Please write out all of the data below again, swapping "pose" for "camera" and keeping everything else the same. Leave the pictures out of your answer.

....

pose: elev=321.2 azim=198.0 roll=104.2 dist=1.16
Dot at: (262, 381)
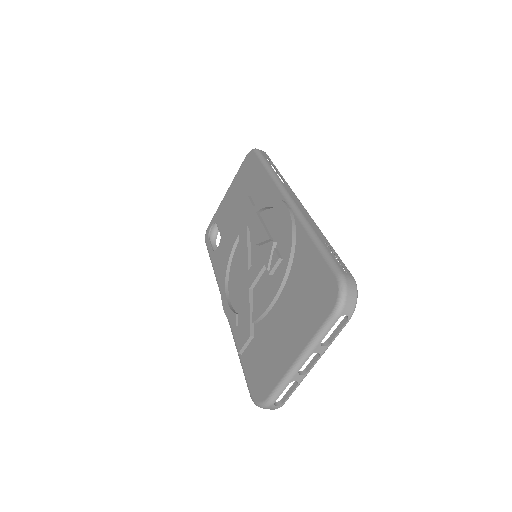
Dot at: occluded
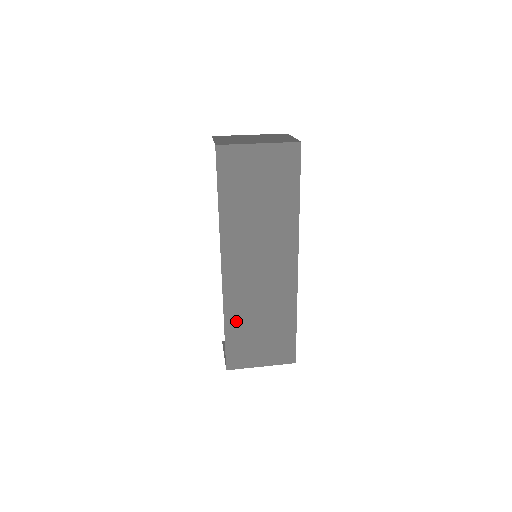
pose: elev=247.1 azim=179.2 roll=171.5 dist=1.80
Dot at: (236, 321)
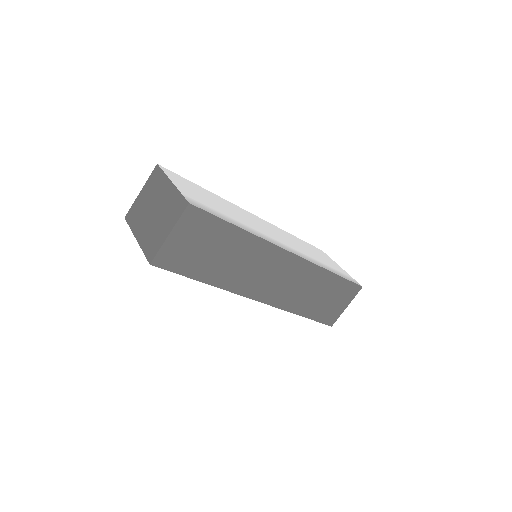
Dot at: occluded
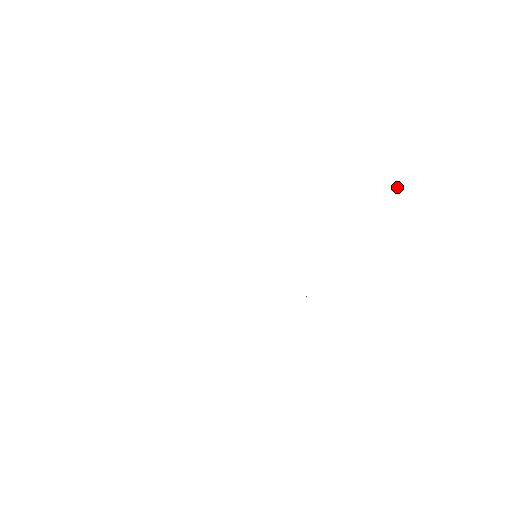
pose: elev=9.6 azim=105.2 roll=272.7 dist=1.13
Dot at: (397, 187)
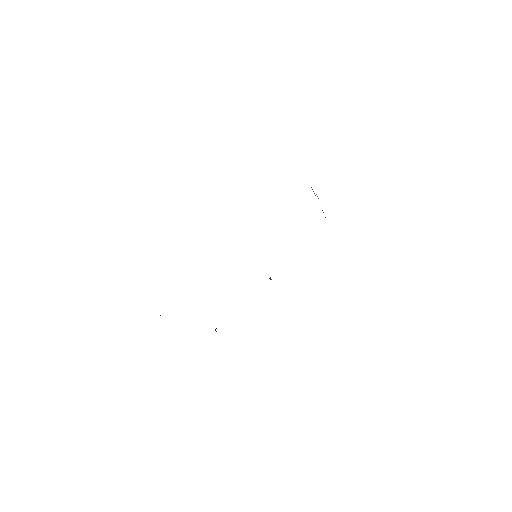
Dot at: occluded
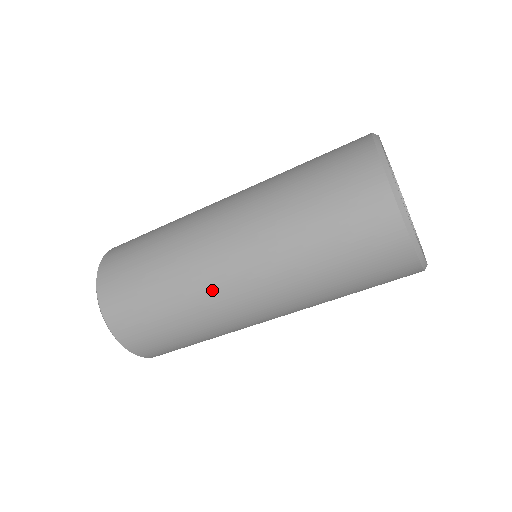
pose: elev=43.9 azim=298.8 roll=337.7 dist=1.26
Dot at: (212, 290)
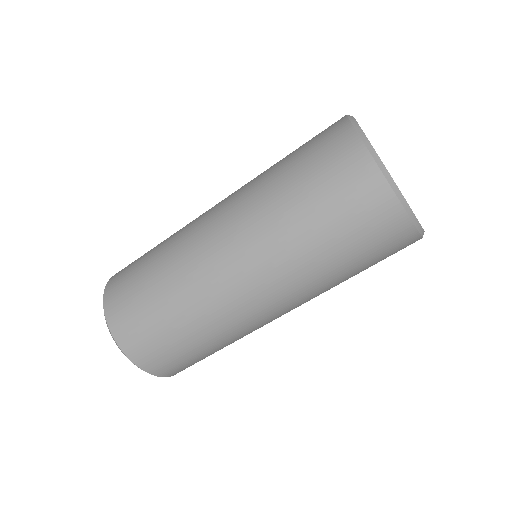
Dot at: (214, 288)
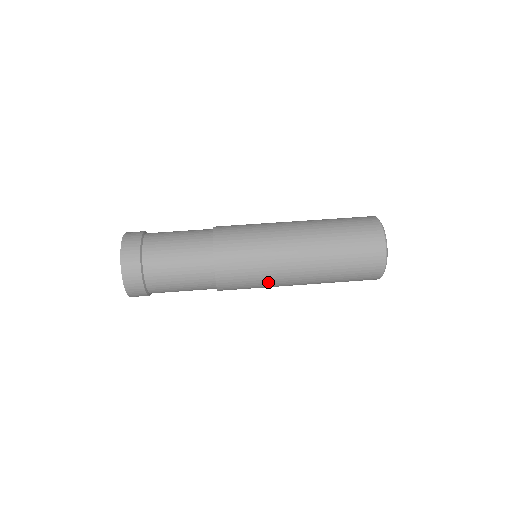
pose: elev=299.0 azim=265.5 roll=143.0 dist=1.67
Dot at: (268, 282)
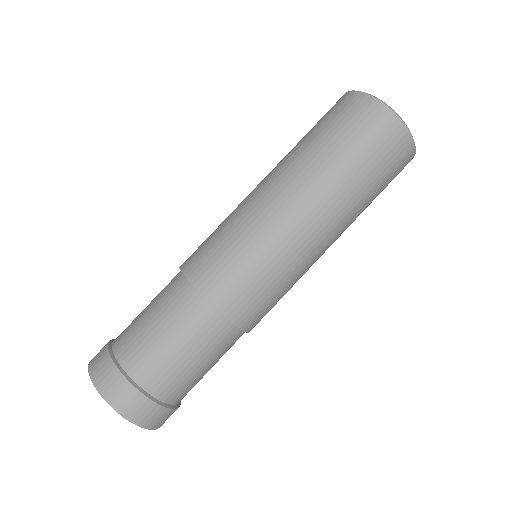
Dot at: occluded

....

Exercise output:
camera: elev=321.2 azim=198.0 roll=104.2 dist=1.16
Dot at: (262, 381)
Dot at: occluded
camera: elev=247.1 azim=179.2 roll=171.5 dist=1.80
Dot at: (236, 321)
Dot at: occluded
camera: elev=9.6 azim=105.2 roll=272.7 dist=1.13
Dot at: (397, 187)
Dot at: occluded
camera: elev=43.9 azim=298.8 roll=337.7 dist=1.26
Dot at: (212, 290)
Dot at: (214, 288)
camera: elev=299.0 azim=265.5 roll=143.0 dist=1.67
Dot at: (268, 282)
Dot at: occluded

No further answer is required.